**DOCUMENT TEXT:**
You watch! I just might do it.
This Thanksgiving I would be honestly thankful if I just got to stay home with my family and not go anywhere or do anything.
Thanksgiving isn’t the worst holiday. It’s not as bad as Columbus Day. I like to have an excuse to watch my yearly football game. But this year, even though we’re not leaving Austin, it’s still complicated. Gotta drive an ailing friend to Sealy and come back again, then make appearances at two different parties.
Man, I complain a lot.
A website is like a business card. You don’t actually need it and it doesn’t really do you any good, but if you don’t have it people think you’re weird. None of the people reading this are going to send me any money, though I bet some of you buy some of my stuff in stores and at conventions. But if I met you at a convention and said that I don’t have a website, you would react with horror. You would be aghast. You would think that I was some sort of anti-future terrorist.
Yet my yearly sales from my website are two or three powers of ten smaller than the other outlets.
I cannot explain my recent fascination with the Legion of Super Heroes except to tell you that it is real. I truly love the Legion comics from the 80s in a way I cannot explain. They are children’s literature, written for me when I was a child, and something about them still evokes wonder. I think it’s the future that it portrays that attracts me. They propose a 30th century that’s more like the early 20th century than the 21st, but the open and friendly and amazingly detailed world that they depict has my heart.

**DATA:**
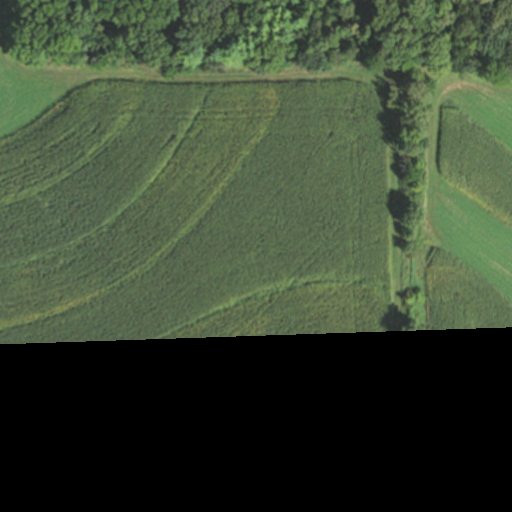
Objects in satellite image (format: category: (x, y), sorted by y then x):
road: (214, 67)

**BRIEF 1:**
Answer these questions about the blog post:
(a) Which city does the writer say the family is not leaving this Thanksgiving?
(b) To what does the writer compare a website?
(c) From which decade are the Legion of Super Heroes comics that the writer loves?
**BRIEF 2:**
Write the next part of the blog post, picking up after its final sentence.

**WRITTEN ANSWER 1:**
(a) Austin.
(b) A business card.
(c) The 80s.

**WRITTEN ANSWER 2:**
When I read them I imagine a young artist spending days at a drafting table, trying desperately to imagine the future. I respect his quest, and appreciate it. To a certain degree, what he was talking about has come to pass.
It was worth all his trouble, is what I am saying.
I’ve been getting used to driving a car again. After years on a bicycle parenting has lazy me and motorbound.
Cars make you impatient, bicycles make you patient. Bicycles introduce you to the world around you. Cars get you where you’re going and fast. You always have what you need in your car, bicycling usually means forgetting something at home. You show up better smelling but less healthy when you are in a car.
You are more morally justified in your American life the more you eschew motor transport. But you try taking your wife and child grocery shopping on a bicycle.
Parenting is resource intensive. I see that now.
If you want a child to learn to walk, take them to a swimming pool a lot. I heard this legend that kids in fishing villages and other primitive settlements near the ocean or the water can learn to walk at one month old. I halfway believe it.
Kids are born wanting to be fish. The same reflex that stops us from breathing in when our faces are covered with liquids is completely present in everyone even before birth. That’s what stops us from drowning in the womb. So from the second they pop out kids know not to breath in underwater.
But I was too chicken to let my daughter go underwater until she was six months old. However, for a long time before that I was taking her to the wading pool, and that made a world of difference. Just having that little bit of support — and it is just a little bit, because babies are very dense at the beginning and will sink like a stone — makes an enormous difference to their developing muscles and sense of balance. It’s amazing how little things help.
Racism: at what point, exactly, was it healed? When exactly did they surmise it went away? At what point was the injury undone?
If you’re reading this, odds are pretty good that you know that is a rhetorical question with the answer of “never.” But I’m having an argument with this dumb tea bagger on the internet, so that’s what I want to ask them.
But they couldn’t hear me. Confirmation bias is a hell of a thing.